# TASKS TO PERFORM:
(a) In the letter, what does the company say is a closing requirement for the Share Exchange Agreement under Article 9.2b(iv)?
(b) Quote the stretch of the letter from "File No. 001-33935" through "as detailed below.".

# EXCERPT PROVIDED:

CORRESP 11 filename11.htm November 29, 2007

[secresponse6112001.jpg]

 

5001 Baum Blvd, Suite 770

Pittsburgh, Pennsylvania 15213



June 1, 2012

Securities and Exchange Commission

Division of Corporation Finance

Attn: Maryse Mills-Apenteng

100 F Street N.E.

Washington DC 20549


Re:                   Wizzard Software Corporation

Third Preliminary Revised Proxy Statement on Schedule 14A

Filed May 24, 2012

File No. 001-33935

 

Dear Maryse Mills-Apenteng:


In response to your letter of May 31, 2012, we have provided our response to your comments as detailed below.  

General

1.

You state in response to prior comment 4 that you are relying on Regulation S for the share issuance contemplated by the share exchange on the basis that the shares will be issued to “non-U.S. persons only.” Please tell us whether any directed selling efforts, as that term is defined in Rule 902(c), have been or will be made in the U.S. with respect to this offering. Please expand your disclosure on page 21 accordingly to provide further support for your reliance on Regulations S:

No directed selling efforts (as defined in Rule 902(c) of Regulation S) have been or will be made in the U.S. with respect to this offering.  We have revised the proxy statement to include a disclosure this effect.


Proposal No. 3 – Approval of the Share Exchange Agreement…, page 19

Business Overview, page 22

Government Regulations, page 24

2.

Please expand your business section to discuss the reasons for the VIE structure, clarify how these agreement provide you control over the parties to the agreements and explain how you derive revenue or earnings from these arrangements.  In addition, please include a materially complete discussion of any uncertainties with respect to the enforceability of the VIE agreements.  In this regard, please tell us and disclose whether you have obtained an opinion of counsel regarding the enforceability of the VIE agreements and, if so, provide us with a copy of the opinion.  If you have not obtained an opinion of counsel, please tell us the basis for your assertion that the VIE agreements are enforceable.

We have revised the business overview section of our proxy statement to include the reasons for the VIE structure




Ms. Maryse Mills-Apenteng

June 1, 2012

Page 2







and how the VIE agreements provide control over the parties. We have also included a discussion of the uncertainties with respect to the VIE agreements.  We do not currently have a legal opinion of counsel on the VIE agreements, but a legal opinion is a requirement of closing for the Share Exchange Agreement pursuant to Article 9.2b(iv).  As such, we have included a discussion for the assertion that the VIE agreements are enforceable.

# RAW DATA:
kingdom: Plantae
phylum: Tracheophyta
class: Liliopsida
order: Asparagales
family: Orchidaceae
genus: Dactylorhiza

# ANSWERS TO THE PROBLEMS:
(a) A legal opinion of counsel on the VIE agreements.

(b)
File No. 001-33935

 

Dear Maryse Mills-Apenteng:


In response to your letter of May 31, 2012, we have provided our response to your comments as detailed below.